Al melihat ke arah bapaknya yang masih menatapnya tajam kemudian menatap ibunya yang mulai tersenyum dan mengangguk memberi isyarat perintah untuk melakukan perintah bapaknya.

"Ki-kita pu-putus!" Al langsung mematikan panggilannya sepihak, ia tak memberikan waktu pada Ziyah untuk bertanya. Matanya melirik ke arah El yang tersenyum penuh kemenangan.

"Tadinya Papa sama Mama ngajak kumpul keluarga untuk membahas rencana pesta ulang tahun Al," jelas Alwi pada El. "Tapi karena Al gak nurut sama Papa dan Mama, pesta ulang tahun kamu gak jadi Papa serahkan sama kamu," lanjutnya tegas.

"Pa!" protes Al spontan mendengar ucapan bapaknya.

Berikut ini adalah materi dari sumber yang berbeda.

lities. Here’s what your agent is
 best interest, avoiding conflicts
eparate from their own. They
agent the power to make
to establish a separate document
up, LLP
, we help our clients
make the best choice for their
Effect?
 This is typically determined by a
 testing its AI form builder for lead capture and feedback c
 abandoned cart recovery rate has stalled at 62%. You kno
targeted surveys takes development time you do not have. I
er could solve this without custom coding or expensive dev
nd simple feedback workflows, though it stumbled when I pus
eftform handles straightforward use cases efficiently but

"Rencana ulang tahun Al akan Papa serahkan pada El. Terserah kamu mau buat acara seperti apa untuk Al," ucap Alwi pada El tak menghiraukan Al.

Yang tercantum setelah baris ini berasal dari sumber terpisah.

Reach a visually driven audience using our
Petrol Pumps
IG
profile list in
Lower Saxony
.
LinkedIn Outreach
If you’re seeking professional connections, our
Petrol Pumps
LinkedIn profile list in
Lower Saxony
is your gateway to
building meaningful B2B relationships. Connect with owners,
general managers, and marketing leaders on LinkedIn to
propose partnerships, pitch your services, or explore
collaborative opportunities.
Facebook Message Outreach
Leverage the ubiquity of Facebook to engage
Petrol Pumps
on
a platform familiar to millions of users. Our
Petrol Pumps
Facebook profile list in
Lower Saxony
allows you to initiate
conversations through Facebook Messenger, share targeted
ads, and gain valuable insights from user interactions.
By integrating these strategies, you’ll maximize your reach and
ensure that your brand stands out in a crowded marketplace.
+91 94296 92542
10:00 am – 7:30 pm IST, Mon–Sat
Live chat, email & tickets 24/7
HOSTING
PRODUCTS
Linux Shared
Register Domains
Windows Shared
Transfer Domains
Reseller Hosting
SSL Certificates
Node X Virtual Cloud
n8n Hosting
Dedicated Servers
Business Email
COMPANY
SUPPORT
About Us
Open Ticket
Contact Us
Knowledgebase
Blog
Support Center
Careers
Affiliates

"Dan satu lagi, perjalanan ke Bandung Papa dan Mama di majukan jadi besok atas permintaan dari pemilik perusahaan distro yang Papa mau ajak kerja sama, jadi Mama harus siap-siap dari sekarang untuk perjalanan besok," jelas Alwi pada Ami. "Dan saat acara ulang tahun Al, kita bisa ikut serta merayakannya," lanjutnya.

'Sialan! Sialan! Sialan!' umpat Al dalam hati.

***

"Pasti kerjaan lo, kan?" lirih Al pada El saat orang tuanya sudah meninggalkan meja makan. Tatapan benci terlihat dari wajah tampan Al.

El hanya menatapnya dengan senyuman licik.

"Kenapa? Apa untungnya buat lo? Gue kira mulut lo gak lemes." Al meninggalkan El sendiri di meja makan, ia menuju kamarnya dengan rasa kesal dalam hatinya.

El mengikuti Al sampai masuk ke dalam kamarnya. "Al," panggilnya membuat yang punya nama kaget, ia tidak sadar bahwa El mengikutinya masuk ke kamarnya.

"Kenapa lo ngikutin? Keluar!" suruh Al yang masih emosi.

"Lo tau kenapa mereka ngelarang lo pacaran?" tanya El tidak menuruti perintah Al.

Melihat Al yang terdiam dan tidak mengusirnya membuat senyum El terlihat. 'Lo penasaran, kan?'

"Kenapa?"

El berjalan menuju kasur Al dan duduk di pinggirnya sambil menyilangkan kaki kanannya di atas kaki kirinya. Al ikut mendekati El menatap tajam wajahnya.

"Karena," ucap El kemudian hening sejenak, "mereka takut kalau kalau kejadian di antara mereka terulangi oleh anaknya," lanjutnya membuat Al semakin penasaran.

"Kejadian apa?"

"Kejadian kalo bapak lo ngehamilin ibu lo saat masih SMA di luar pernikahan."

Seperti tertusuk pedang panjang, hati Al terasa sakit mendengar pernyataan El. "Lo se-serius?"

El hanya tersenyum melihat wajah Al yang terlihat memerah, air mata jatuh dari mata Al membuat El semakin merasa menang.

"Cengeng!" ucap El tajam dan pergi meninggalkan Al sendiri di kamarnya dengan perasaan hancur kedua kalinya.